Toad in the hole with onion gravy

Hello

I didn't write yesterday as spent all day doing things such as eye doctor for a checkup after my cataract operation in both eyes, then cooking lunch, a hearty omelette, then shopping, then cooking dinner, toad in the hole for my mother in law and husband.

I did the cooking at my mother in law's house (her name is Heather), Jamie Oliver's toad in the hole, mashed potatoes with chives, carrots, cauliflower and Jamie Oliver's onion gravy without the cheat, with true gravy from a beef roast.

I was curious about the name toad in the hole and got an explanation from a Wikipedia page, take it or leave it.

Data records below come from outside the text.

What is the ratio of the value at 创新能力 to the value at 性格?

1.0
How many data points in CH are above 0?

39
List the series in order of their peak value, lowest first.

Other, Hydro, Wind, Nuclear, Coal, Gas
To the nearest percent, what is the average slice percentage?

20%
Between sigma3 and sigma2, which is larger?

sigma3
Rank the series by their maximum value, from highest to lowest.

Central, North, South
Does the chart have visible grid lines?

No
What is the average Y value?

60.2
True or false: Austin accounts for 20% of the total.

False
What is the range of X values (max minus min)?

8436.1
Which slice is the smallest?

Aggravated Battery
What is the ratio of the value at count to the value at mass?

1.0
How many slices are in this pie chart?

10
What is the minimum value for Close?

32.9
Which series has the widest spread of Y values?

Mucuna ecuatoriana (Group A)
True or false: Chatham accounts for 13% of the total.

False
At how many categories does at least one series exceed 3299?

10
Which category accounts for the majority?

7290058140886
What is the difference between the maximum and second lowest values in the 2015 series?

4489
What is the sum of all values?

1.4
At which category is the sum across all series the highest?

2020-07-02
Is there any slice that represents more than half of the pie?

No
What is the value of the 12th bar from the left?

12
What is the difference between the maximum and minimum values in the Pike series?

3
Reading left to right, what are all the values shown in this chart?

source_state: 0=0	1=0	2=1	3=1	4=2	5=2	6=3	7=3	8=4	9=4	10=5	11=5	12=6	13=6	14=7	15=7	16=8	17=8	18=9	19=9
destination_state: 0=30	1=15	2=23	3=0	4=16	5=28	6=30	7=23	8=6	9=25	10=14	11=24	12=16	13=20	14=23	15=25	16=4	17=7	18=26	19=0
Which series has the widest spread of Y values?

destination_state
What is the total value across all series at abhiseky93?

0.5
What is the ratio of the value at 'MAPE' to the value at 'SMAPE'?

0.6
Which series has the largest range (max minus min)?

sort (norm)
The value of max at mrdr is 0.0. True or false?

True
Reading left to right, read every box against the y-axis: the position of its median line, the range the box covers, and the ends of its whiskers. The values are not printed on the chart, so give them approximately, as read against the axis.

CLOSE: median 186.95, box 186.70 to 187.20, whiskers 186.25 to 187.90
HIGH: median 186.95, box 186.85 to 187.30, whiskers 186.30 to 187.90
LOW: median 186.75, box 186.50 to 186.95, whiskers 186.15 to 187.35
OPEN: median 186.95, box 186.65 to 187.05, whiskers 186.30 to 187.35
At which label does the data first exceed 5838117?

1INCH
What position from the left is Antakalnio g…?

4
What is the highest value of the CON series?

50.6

Toad in the hole is a traditional English dish[1] consisting of sausages in Yorkshire pudding batter, usually served with vegetables and onion gravy. The origin of the name "Toad-in-the-Hole" is often disputed. Many suggestions are that the dish's resemblance to a toad sticking its head out of a hole provides the dish with its somewhat unusual name. It is rumoured to have been called "Frog-in-the-Hole", at one time, although little if any evidence corroborates this assertion.[2] It can also be referred to, less popularly, as "sausage toad".[3]
An 1861 recipe by Charles Elme Francatelli does not mention sausages, instead including as an ingredient "6d. or 1s. worth of bits and pieces of any kind of meat, which are to be had cheapest at night when the day's sale is over."[4] This recipe was described, as "English cooked-again stewed meat" (Lesso rifatto all'inglese) or "Toad in the Hole", in the first book of modern Italian cuisine of the nineteenth century, L'Artusi 1891), in which the meat was nothing but left-over stewed meat cooked again in batter. During the 1940s, a wartime variation on the original used pieces of Spam in place of sausages. An earlier recipe with a similar style is found in Hannah Glasse's 1747 The Art of Cookery, where she presents a recipe for "Pigeons in a Hole",[5] essentially pigeons cooked in a Yorkshire pudding batter.
The recipe itself is rather simple but requires some skill to cook perfectly. A pan is placed in the oven and heated for about 15 minutes while the batter is prepared. The sausages and batter are added and cooked for half an hour. With frozen sausages, the meat is placed in the dish while heated. It is normally accompanied by gravy (often onion gravy), vegetables and potatoes, often mashed.
There we go.
Today I am going to make sizzling lamb lollipop. Wait and see.
Enjoy the pictures and see you later.